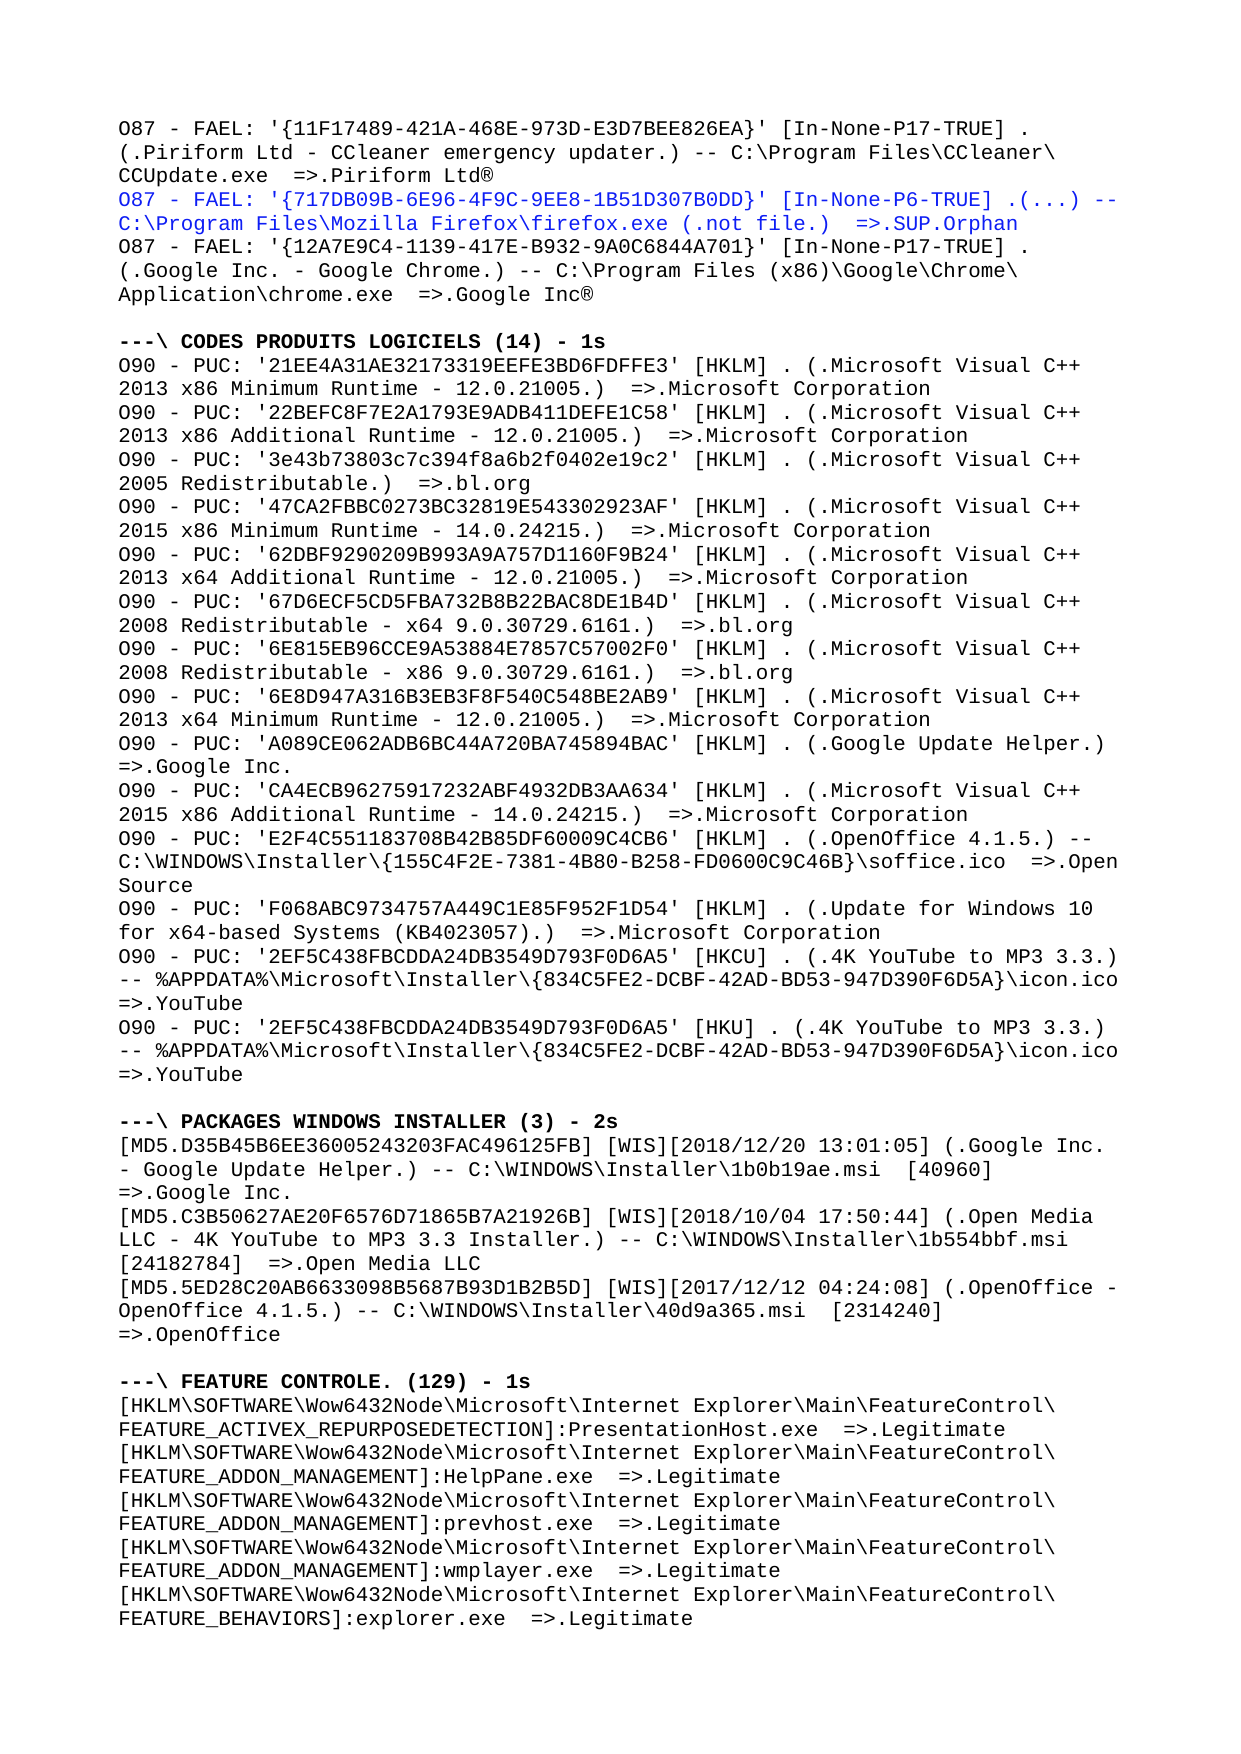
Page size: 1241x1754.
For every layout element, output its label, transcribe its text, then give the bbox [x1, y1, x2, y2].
* * *
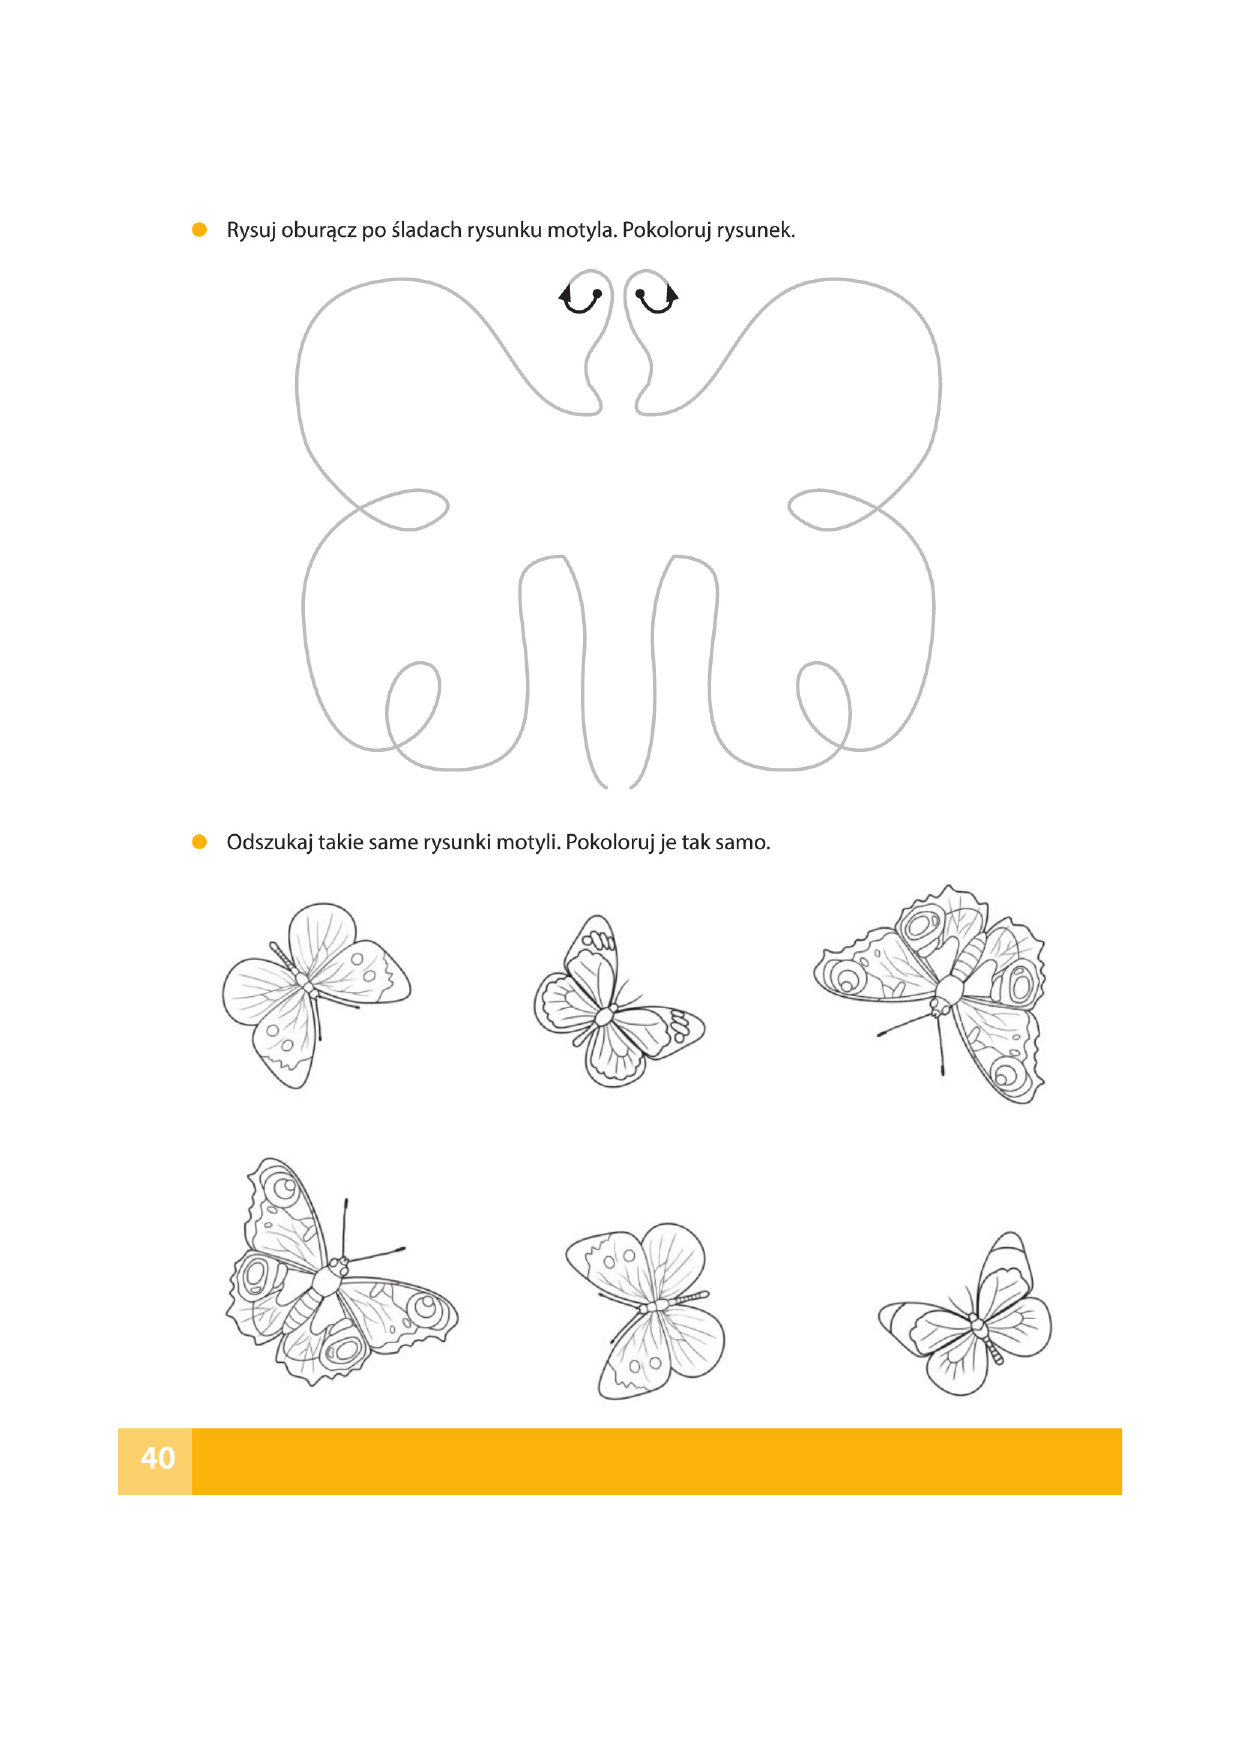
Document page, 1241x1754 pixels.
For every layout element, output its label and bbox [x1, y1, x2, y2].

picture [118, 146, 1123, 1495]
==
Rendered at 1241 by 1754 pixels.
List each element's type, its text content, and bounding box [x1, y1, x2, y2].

Short exercise:
Output the data from the line containing "Page size: 1241x1754." down to the line containing "For every layout element, output its label, transcribe", both ends included, as a numbered list with blank lines left out.

Solution:
1. Page size: 1241x1754.
2. For every layout element, output its label, transcribe its text, then give the bbox [x1, y1, x2, y2].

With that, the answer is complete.